*** Opening of PROVIDED RECORDS ***

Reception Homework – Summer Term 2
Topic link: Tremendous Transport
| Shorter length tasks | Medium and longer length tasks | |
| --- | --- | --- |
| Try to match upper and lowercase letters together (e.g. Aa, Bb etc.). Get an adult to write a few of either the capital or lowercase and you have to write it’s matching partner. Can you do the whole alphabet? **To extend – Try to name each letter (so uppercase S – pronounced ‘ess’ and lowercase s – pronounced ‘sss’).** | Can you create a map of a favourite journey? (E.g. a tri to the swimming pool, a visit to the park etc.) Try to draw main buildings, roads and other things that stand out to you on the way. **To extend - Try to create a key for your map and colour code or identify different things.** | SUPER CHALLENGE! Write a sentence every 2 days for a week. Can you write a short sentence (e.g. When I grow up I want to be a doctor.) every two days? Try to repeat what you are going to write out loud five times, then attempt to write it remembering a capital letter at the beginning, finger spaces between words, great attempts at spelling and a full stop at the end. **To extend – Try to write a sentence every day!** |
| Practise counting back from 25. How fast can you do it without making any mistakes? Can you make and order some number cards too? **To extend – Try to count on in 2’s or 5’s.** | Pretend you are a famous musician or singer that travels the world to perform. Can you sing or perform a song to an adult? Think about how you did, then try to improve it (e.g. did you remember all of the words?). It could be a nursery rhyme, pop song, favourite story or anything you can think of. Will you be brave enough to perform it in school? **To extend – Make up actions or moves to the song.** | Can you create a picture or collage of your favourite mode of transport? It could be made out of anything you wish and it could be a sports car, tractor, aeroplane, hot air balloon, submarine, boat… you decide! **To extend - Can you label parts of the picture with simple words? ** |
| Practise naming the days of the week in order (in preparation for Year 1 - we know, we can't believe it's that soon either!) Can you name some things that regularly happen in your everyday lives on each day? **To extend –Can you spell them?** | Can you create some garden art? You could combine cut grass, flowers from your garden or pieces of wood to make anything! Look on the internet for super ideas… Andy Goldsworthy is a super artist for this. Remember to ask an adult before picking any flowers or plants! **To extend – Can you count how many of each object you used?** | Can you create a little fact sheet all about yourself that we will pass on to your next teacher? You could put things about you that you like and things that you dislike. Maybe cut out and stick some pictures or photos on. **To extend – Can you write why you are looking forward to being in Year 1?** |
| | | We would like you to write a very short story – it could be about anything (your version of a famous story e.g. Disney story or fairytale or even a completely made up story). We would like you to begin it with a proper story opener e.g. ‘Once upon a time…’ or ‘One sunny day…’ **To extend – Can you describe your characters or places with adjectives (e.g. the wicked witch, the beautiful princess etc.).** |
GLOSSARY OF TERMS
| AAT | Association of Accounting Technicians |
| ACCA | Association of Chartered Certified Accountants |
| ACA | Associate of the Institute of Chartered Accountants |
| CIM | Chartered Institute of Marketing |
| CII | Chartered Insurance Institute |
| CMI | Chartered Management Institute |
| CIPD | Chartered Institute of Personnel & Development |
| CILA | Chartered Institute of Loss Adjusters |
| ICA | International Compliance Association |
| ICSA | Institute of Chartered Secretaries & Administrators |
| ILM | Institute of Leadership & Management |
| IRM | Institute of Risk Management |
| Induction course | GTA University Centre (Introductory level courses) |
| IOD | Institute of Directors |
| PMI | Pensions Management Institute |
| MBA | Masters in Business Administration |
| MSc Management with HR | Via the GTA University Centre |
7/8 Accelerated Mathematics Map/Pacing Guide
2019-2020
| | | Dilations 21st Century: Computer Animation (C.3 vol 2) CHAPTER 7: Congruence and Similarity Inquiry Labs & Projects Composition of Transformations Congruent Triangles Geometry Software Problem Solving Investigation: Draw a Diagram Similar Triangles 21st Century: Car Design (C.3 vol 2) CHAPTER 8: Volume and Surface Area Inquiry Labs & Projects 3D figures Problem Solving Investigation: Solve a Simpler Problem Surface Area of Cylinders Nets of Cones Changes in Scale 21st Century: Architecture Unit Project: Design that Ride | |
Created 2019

*** Close of PROVIDED RECORDS ***

EXERCISE DETAILS => Your answer is the line containing "Business Administration |" plus every line after it through the end of the entries, given again exactly and alone.

SOLUTION TO THIS TASK =>
| MBA | Masters in Business Administration |
| MSc Management with HR | Via the GTA University Centre |
7/8 Accelerated Mathematics Map/Pacing Guide
2019-2020
| | | Dilations 21st Century: Computer Animation (C.3 vol 2) CHAPTER 7: Congruence and Similarity Inquiry Labs & Projects Composition of Transformations Congruent Triangles Geometry Software Problem Solving Investigation: Draw a Diagram Similar Triangles 21st Century: Car Design (C.3 vol 2) CHAPTER 8: Volume and Surface Area Inquiry Labs & Projects 3D figures Problem Solving Investigation: Solve a Simpler Problem Surface Area of Cylinders Nets of Cones Changes in Scale 21st Century: Architecture Unit Project: Design that Ride | |
Created 2019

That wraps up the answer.